To-do item →
Which lines in the rows below contain the string "sayesinde", matching case exactly? Report each such line in full.

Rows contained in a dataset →
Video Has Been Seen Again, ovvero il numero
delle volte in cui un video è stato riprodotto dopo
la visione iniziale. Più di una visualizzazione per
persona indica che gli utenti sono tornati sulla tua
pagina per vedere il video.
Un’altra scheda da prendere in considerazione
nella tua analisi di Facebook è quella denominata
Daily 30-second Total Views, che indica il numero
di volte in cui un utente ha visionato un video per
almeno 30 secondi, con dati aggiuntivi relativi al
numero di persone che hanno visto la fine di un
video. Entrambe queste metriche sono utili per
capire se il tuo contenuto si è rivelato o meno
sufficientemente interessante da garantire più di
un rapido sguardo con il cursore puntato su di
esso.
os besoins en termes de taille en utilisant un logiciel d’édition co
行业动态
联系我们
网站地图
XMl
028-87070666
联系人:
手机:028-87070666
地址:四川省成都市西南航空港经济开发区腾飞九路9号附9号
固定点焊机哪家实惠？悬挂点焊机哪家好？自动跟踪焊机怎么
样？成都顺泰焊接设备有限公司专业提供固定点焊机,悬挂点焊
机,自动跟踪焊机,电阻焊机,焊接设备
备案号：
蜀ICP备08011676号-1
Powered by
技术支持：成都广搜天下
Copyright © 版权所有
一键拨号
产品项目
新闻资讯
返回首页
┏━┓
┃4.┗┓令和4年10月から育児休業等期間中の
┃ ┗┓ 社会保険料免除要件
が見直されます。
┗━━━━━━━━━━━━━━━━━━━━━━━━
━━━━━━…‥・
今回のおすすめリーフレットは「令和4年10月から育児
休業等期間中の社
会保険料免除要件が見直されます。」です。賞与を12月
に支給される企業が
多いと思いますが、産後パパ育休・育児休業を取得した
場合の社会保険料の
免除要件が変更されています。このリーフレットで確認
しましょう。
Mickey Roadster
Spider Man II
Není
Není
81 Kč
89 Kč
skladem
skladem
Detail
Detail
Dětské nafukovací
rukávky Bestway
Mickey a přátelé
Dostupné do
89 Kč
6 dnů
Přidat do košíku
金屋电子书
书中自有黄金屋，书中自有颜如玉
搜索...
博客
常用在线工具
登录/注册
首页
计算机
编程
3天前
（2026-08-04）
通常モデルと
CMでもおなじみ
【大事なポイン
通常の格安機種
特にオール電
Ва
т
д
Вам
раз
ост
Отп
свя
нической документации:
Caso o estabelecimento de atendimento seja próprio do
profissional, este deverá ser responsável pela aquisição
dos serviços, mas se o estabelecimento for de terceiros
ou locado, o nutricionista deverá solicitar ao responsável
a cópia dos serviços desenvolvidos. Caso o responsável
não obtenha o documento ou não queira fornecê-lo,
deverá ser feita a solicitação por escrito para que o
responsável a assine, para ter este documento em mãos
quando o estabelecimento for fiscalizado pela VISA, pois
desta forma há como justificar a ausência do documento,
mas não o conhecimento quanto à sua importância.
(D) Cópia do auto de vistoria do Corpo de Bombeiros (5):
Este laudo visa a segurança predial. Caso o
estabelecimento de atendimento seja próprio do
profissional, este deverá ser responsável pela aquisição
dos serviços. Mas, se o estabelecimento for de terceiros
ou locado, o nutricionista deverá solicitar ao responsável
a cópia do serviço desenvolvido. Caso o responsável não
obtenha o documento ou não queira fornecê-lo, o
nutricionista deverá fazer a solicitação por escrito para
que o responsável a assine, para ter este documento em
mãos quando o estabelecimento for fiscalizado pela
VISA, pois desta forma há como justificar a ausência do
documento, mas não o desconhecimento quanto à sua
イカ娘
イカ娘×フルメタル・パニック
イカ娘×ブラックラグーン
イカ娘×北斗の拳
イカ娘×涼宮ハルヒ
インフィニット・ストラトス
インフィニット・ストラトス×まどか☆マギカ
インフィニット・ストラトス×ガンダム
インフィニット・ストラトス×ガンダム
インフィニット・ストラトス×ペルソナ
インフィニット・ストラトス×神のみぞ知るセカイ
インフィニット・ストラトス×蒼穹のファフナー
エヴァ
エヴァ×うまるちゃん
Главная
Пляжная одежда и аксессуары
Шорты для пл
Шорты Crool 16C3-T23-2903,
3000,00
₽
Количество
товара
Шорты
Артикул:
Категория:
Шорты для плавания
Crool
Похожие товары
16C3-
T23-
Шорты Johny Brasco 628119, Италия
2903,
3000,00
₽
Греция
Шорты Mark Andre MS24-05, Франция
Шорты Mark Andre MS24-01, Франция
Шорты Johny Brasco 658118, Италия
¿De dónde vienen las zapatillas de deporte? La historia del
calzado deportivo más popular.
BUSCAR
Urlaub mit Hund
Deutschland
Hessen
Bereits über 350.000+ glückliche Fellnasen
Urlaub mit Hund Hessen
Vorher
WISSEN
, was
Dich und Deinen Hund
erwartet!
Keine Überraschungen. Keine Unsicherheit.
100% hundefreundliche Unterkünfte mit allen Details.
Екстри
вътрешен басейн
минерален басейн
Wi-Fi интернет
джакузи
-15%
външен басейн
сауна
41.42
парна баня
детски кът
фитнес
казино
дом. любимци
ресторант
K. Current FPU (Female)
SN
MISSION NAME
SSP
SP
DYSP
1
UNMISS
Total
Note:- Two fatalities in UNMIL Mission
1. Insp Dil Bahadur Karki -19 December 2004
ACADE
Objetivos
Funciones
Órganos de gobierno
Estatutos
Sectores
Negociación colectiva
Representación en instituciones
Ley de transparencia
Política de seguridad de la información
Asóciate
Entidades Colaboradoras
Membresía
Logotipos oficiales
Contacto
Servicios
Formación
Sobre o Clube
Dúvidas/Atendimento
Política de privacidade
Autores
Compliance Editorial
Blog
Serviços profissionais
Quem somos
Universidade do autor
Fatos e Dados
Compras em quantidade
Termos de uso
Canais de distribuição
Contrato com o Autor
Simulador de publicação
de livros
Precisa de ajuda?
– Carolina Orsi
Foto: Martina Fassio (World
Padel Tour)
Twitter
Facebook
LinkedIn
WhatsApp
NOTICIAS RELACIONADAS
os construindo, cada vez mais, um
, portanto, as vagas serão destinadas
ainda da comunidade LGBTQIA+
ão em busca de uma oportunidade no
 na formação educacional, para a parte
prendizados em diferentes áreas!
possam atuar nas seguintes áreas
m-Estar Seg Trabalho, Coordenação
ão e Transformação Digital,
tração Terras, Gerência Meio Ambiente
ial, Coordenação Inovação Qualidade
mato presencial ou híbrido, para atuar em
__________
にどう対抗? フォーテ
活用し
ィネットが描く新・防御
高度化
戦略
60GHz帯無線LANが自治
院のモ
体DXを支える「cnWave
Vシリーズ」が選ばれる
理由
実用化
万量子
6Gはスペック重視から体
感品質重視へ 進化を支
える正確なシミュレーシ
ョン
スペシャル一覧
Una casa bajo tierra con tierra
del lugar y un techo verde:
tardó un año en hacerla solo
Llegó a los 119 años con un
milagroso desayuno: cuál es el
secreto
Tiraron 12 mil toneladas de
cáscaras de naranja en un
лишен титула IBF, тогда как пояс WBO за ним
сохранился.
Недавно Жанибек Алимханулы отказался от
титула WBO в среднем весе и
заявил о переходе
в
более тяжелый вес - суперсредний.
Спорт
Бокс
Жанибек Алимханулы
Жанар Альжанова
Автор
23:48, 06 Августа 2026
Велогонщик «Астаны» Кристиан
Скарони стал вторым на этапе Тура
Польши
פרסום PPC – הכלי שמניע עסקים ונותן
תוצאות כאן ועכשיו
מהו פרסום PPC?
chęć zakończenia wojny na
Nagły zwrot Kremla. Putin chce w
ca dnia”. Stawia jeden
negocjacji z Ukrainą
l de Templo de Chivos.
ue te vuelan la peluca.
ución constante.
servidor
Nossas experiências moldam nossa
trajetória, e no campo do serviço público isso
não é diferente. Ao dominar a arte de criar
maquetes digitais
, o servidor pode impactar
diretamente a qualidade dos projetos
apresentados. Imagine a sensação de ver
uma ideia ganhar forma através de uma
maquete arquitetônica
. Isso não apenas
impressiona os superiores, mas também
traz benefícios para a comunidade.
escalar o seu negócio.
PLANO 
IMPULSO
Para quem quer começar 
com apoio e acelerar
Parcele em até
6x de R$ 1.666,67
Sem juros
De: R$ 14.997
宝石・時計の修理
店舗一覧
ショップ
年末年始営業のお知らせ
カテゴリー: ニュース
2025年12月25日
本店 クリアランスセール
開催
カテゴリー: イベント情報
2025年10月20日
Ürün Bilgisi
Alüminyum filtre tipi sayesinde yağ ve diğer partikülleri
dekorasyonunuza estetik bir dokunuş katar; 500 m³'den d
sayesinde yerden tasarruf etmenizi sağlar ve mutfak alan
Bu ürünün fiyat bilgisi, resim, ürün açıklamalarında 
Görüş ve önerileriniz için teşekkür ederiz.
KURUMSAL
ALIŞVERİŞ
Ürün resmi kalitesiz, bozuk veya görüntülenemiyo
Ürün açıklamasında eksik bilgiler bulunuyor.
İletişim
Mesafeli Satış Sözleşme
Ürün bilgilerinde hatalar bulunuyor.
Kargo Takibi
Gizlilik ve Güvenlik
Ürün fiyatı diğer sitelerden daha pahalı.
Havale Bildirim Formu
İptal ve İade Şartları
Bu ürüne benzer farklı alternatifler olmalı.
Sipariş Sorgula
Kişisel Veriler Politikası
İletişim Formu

Response area →
Alüminyum filtre tipi sayesinde yağ ve diğer partikülleri
sayesinde yerden tasarruf etmenizi sağlar ve mutfak alan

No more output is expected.